元開業医の80代患者への訪問診療を通して学んでいること
患者さんに寄り添うことが、在宅医療を行う上では必要であると、これまでにもお伝えしてきましたが、この患者さんの思いを実感できるということは、時代が移ろうとも医療現場において大切な要素であることに変わりはありません。
現在のご自宅のある建物にはエレベーターはなく、階段は外付けで3階から1階までまっすぐにのびています。体力自慢の息子さんが、患者さんをおぶって3階から1階に下ろしているということです。
「私をおぶって上り下りするくらいなら、これまで働いた分の貯金があるから車いすを運ぶ機械を取り付けてもいい」と、そっと、そんな息子さんを気遣うお話もされます。
「私はぎりぎりまで働き続けたが、息子はそこまで頑張らなくてもいいと思っています」
時に、息子さんであっても、同じ医師だからこそ打ち明けられない、ご自身の経験からくる見識と、家族を思う気持ちが交錯した複雑な思いを吐露されることも。

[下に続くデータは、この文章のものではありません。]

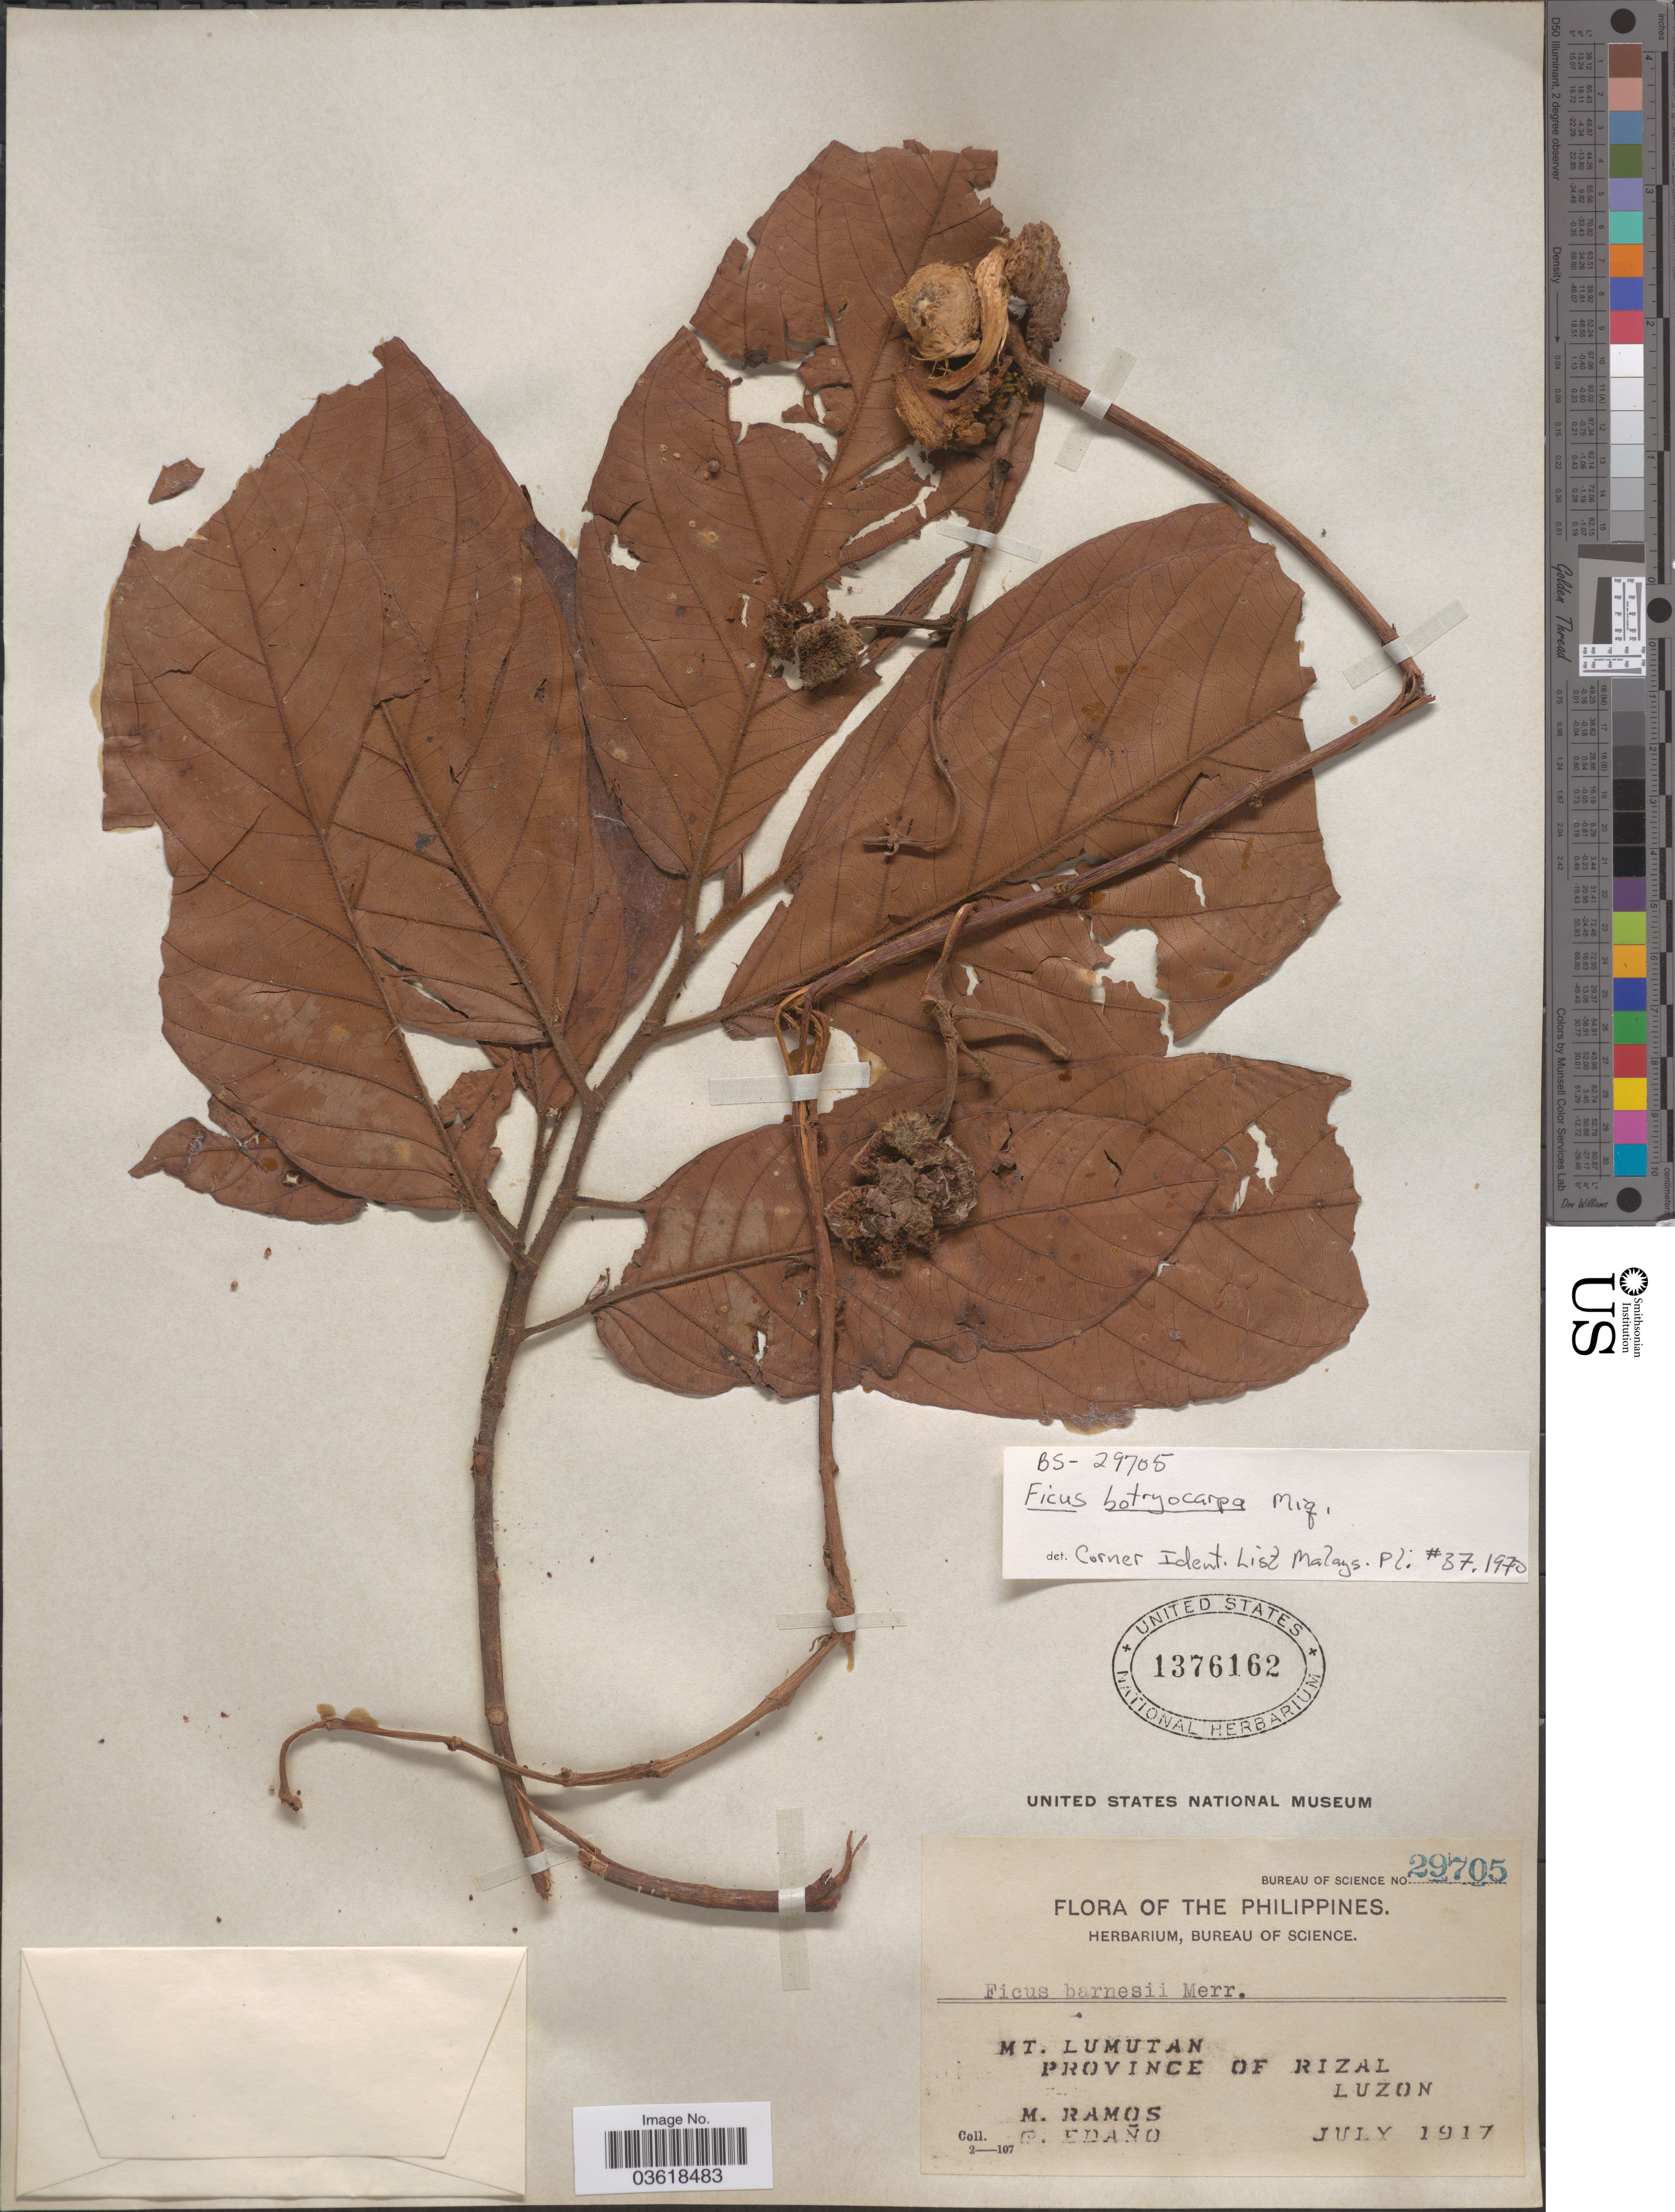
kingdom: Plantae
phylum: Tracheophyta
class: Magnoliopsida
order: Rosales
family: Moraceae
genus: Ficus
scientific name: Ficus botryocarpa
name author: Miq.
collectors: M. Ramos & G. Edaño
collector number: Bureau of Science 29705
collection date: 1917-07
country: Philippines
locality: Mt. Lumutan. Province of Rizal. Luzon.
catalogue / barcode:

「家族と患者さん」「病気と日々の自由な生活」「経済的な事情や家族の協力」。それぞれの理想を融和させ最適解を見つけていく、そんな人生コーディネーター的な役割を担うことも、在宅医療には求められていると、訪れるさまざまな患者さんに接して実感する日々です。
患者さんのご自宅ではいつも、玄関に飾られた「生涯現役」と毛筆で大書された墨文字のある額縁が、訪れる我々を迎えてくれます。私はそれを目にするたびに、背筋が伸びるのでした。